ISP Column - April 2010
An occasional column on things Internet
Measuring More IPv6
April 2010
Geoff Huston
Further studies on the amount of end-to-end IPv6 capability in
today's Internet reveals that the extent of full end-to-end IPv6
capability in today's Internet is now at a level of 5% of all end
systems, at least within the scope of the systems studied here. This
number is now at a level where the level of IPv6 deployment is now
passing from mere statistical interest to mainstream commercial
importance.
Studies of IPv6 Deployment
Back in April 2008 I looked at the various ways that we could use to
measure the deployment of IPv6
(http://www.potaroo.net/ispcol/2008-04/ipv6.html). This work has
been further developed by the OECD, and a very well researched OECD
report, "Internet Addressing: Measuring Deployment of IPv6" has been
published this month
(http://www.oecd.org/dataoecd/48/51/44953210.pdf). Before I say any
more, I urge you to read through this informative and well
researched report, prepared by Karine Perset of the OECD's
Directorate for Science, Technology and Industry.

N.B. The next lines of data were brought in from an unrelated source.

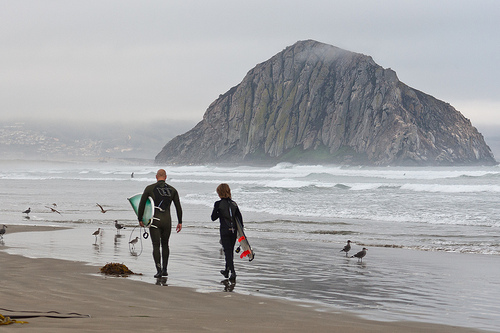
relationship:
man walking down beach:
[138, 169, 184, 277] [0, 158, 484, 316]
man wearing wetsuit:
[138, 169, 184, 277] [211, 199, 243, 268]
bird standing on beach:
[349, 233, 384, 260] [48, 159, 497, 328]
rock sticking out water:
[153, 38, 498, 168] [1, 157, 498, 331]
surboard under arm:
[127, 188, 158, 228] [131, 181, 152, 230]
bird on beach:
[91, 224, 103, 242] [1, 252, 483, 331]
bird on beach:
[95, 202, 110, 213] [1, 252, 483, 331]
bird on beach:
[21, 205, 31, 217] [1, 252, 483, 331]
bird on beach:
[0, 220, 9, 238] [1, 252, 483, 331]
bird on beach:
[126, 235, 138, 250] [1, 252, 483, 331]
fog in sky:
[0, 0, 499, 119] [2, 0, 499, 126]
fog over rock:
[0, 0, 479, 35] [284, 36, 459, 148]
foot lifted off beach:
[219, 266, 231, 278] [0, 183, 499, 332]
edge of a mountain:
[312, 39, 397, 81] [160, 39, 494, 168]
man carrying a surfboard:
[129, 167, 196, 301] [125, 193, 158, 227]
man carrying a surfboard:
[209, 175, 264, 297] [230, 211, 257, 270]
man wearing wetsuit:
[138, 169, 184, 277] [137, 181, 182, 280]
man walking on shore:
[138, 169, 184, 277] [5, 118, 479, 330]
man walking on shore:
[211, 183, 244, 279] [3, 181, 497, 330]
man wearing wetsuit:
[211, 183, 244, 279] [206, 199, 269, 301]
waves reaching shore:
[254, 177, 344, 194] [257, 281, 329, 323]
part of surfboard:
[240, 239, 255, 261] [231, 208, 254, 261]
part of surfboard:
[233, 217, 254, 263] [231, 208, 254, 261]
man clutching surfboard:
[211, 183, 244, 279] [227, 200, 263, 267]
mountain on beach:
[201, 39, 443, 176] [2, 181, 497, 329]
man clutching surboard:
[138, 169, 184, 277] [126, 193, 154, 227]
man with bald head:
[138, 169, 184, 277] [152, 167, 167, 182]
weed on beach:
[81, 250, 146, 280] [14, 194, 446, 331]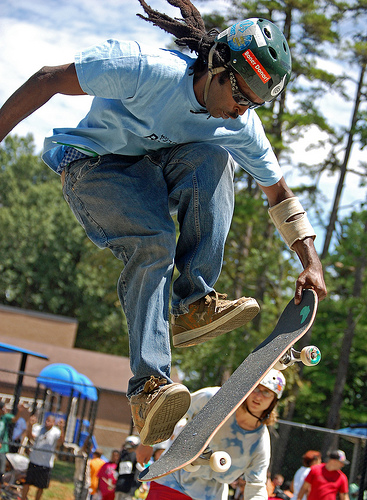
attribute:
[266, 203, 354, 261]
band — tan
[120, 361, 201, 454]
sneakers — brown, orange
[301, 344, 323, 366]
wheel — green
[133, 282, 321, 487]
skateboard — Black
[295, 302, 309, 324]
outline — green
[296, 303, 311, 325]
country — green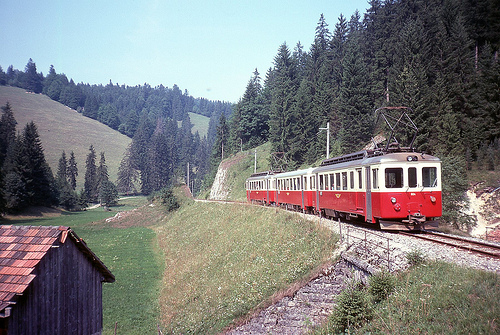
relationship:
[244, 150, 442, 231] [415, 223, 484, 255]
car on tracks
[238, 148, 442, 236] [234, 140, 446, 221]
car on train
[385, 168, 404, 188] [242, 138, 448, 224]
window on train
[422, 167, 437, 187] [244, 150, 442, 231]
window on car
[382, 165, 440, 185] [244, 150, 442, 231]
window on car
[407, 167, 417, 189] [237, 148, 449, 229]
window on train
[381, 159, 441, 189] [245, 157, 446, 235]
window on train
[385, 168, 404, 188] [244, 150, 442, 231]
window on car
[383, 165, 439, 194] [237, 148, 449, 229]
window on train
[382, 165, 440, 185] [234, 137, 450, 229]
window on train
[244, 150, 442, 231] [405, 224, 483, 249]
car on tracks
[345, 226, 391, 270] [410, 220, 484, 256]
fence on tracks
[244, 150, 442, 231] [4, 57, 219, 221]
car in hillside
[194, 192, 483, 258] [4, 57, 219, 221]
track though hillside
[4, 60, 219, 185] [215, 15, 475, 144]
hillside covered trees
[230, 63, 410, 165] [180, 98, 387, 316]
trees on hills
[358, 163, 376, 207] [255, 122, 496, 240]
doors on train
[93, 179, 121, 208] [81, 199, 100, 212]
tree by road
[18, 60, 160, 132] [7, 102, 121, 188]
trees are on hill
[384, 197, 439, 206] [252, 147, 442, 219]
lights are on train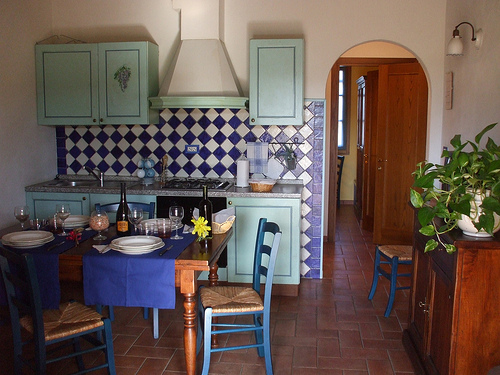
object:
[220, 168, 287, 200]
basket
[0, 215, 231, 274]
table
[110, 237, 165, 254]
plate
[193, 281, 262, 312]
seat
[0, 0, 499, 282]
wall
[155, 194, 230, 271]
oven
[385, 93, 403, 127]
ground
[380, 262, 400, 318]
legs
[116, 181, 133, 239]
stemmed glass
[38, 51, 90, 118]
drawers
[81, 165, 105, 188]
tap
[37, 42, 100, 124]
cabinet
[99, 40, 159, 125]
cabinet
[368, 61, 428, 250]
door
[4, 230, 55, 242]
plate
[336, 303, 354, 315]
tile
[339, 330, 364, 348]
tile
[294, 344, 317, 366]
tile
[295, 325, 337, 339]
tile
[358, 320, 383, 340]
tile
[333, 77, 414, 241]
room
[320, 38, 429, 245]
arched walkway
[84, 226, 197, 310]
cloth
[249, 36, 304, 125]
cabinet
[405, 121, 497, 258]
flower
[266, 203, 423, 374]
floor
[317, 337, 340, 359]
tile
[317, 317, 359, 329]
tile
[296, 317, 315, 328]
tile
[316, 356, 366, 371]
tile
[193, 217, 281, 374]
chair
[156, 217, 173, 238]
glass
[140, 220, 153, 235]
glass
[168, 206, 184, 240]
glass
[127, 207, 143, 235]
glass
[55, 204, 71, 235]
glass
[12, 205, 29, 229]
glass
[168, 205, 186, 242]
wine glasses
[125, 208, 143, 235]
wine glasses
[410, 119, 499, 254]
plant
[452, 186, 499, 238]
pot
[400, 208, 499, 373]
stand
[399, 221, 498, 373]
cabinet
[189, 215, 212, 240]
flower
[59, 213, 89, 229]
white plates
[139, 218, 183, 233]
white plates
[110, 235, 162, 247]
plate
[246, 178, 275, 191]
basket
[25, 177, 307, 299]
counter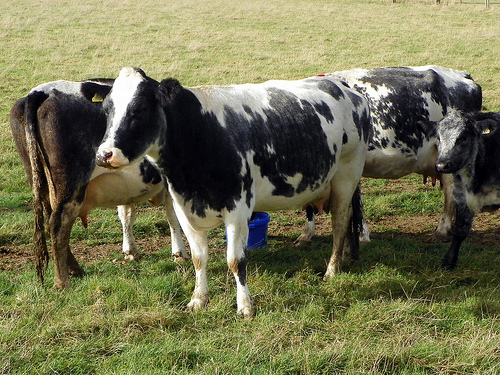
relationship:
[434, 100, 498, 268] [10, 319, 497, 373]
cow standing field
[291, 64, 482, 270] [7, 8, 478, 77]
cow standing field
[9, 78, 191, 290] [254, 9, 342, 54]
cow standing grass field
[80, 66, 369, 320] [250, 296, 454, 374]
cows standing field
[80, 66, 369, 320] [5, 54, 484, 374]
cows facing camera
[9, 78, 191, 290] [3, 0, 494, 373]
cow standing grass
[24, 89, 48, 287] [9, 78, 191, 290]
tail of cow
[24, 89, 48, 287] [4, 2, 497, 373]
tail goes to ground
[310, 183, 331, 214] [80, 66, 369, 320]
udder of cows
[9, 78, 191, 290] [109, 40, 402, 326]
cow next to cow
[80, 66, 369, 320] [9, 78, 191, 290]
cows next to cow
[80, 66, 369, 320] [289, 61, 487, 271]
cows next to cow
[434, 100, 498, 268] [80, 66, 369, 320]
cow next to cows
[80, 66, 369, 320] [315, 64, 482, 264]
cows in front of cow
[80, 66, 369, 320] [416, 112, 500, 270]
cows in front of cow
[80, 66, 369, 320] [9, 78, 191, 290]
cows in front of cow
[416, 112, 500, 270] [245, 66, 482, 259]
cow in front of cow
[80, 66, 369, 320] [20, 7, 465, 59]
cows in field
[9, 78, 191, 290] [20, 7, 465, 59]
cow in field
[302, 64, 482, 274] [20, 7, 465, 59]
cow in field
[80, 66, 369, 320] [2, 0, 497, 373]
cows in field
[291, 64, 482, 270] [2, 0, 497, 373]
cow in field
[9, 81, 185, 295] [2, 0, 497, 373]
cow in field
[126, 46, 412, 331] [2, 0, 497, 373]
cows in field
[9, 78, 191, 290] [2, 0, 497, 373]
cow in field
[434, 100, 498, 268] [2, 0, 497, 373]
cow in field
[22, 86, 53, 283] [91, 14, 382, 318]
tail of cow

This month I'd like to look at just one aspect of the OECD report,
namely using http web server statistics to measure IPv6
deployment. I'd like to quote the relevant section of the OCED
report to provide some background here:
Proportion of visitors that use IPv6 if given a choice of dual stack service point
The growth of the proportion of users who connect via IPv6 to
reach a dual stack service point indicates end-user capability
to complete an IPv6 connection when there is a choice between
IPv6 and IPv4 to reach the service. The choice of using IPv6
depends on whether an application on the user side ("client"

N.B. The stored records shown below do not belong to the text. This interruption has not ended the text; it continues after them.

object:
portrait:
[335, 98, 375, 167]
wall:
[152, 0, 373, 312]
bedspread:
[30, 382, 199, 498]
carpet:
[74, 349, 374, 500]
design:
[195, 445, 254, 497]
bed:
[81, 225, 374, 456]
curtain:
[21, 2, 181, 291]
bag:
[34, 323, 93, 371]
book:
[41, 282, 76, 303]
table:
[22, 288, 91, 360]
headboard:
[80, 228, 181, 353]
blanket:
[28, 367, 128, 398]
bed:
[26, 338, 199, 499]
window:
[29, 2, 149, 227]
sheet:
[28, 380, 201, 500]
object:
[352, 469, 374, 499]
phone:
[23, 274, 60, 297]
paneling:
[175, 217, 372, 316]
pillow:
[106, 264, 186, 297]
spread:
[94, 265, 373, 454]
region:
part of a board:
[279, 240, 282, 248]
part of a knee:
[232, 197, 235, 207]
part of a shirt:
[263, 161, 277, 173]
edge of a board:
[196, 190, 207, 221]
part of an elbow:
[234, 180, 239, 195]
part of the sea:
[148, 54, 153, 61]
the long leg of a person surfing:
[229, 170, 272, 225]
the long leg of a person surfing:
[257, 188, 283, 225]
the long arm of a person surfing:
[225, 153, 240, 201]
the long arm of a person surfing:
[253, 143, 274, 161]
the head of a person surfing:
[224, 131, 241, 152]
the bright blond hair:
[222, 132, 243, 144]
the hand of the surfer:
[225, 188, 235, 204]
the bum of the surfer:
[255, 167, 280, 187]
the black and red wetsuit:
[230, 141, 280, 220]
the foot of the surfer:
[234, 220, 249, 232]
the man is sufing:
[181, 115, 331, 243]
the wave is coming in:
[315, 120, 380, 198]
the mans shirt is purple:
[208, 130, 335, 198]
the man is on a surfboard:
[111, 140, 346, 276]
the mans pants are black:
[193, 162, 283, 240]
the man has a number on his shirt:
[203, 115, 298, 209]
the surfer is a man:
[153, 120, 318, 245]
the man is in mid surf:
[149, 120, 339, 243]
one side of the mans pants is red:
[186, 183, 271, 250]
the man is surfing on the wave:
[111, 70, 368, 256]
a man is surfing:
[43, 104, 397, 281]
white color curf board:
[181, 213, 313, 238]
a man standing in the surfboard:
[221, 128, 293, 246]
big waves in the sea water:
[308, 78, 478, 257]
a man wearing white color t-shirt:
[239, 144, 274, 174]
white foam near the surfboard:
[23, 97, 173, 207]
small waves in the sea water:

side) is configured to use IPv6 (often by default) and whether
the target application, target operating system, and the
connectivity between the two end-points all allow the use of
IPv6.
Some organisations with dual-stack web servers collect usage
statistics. They record, over time, the numbers of distinct
IPv4 and IPv6 query addresses per day on these dual-homed web
servers. For example, APNIC, RIPE NCC, and ICANN collect dual
stack statistics.
Several caveats warrant noting. Widespread NAT use in IPv4
undercounts IPv4 host counts so that the number comparing IPv6
to IPv4 is a maximum. Visitors to the APNIC and RIPE sites are
likely to be more sophisticated technically than average users
on the Internet, therefore they are likely to have
comparatively more IPv6 clients.
The server will record an IPv6 transaction only if all of the
following conditions are met: i) the client has an IPv6 stack;
ii) the client's application is configured with IPv6 support;
iii) the client's DNS configuration is able to perform an IPv6
address query; and iv) the client and server can communicate
end- to-end using IPv6.46 In other words, this measurement
will only succeed if all the intermediate components of the
connection are configured to support IPv6. Therefore, this
metric would be a good indicator of the total level of IPv6
deployment capability across all components of the network.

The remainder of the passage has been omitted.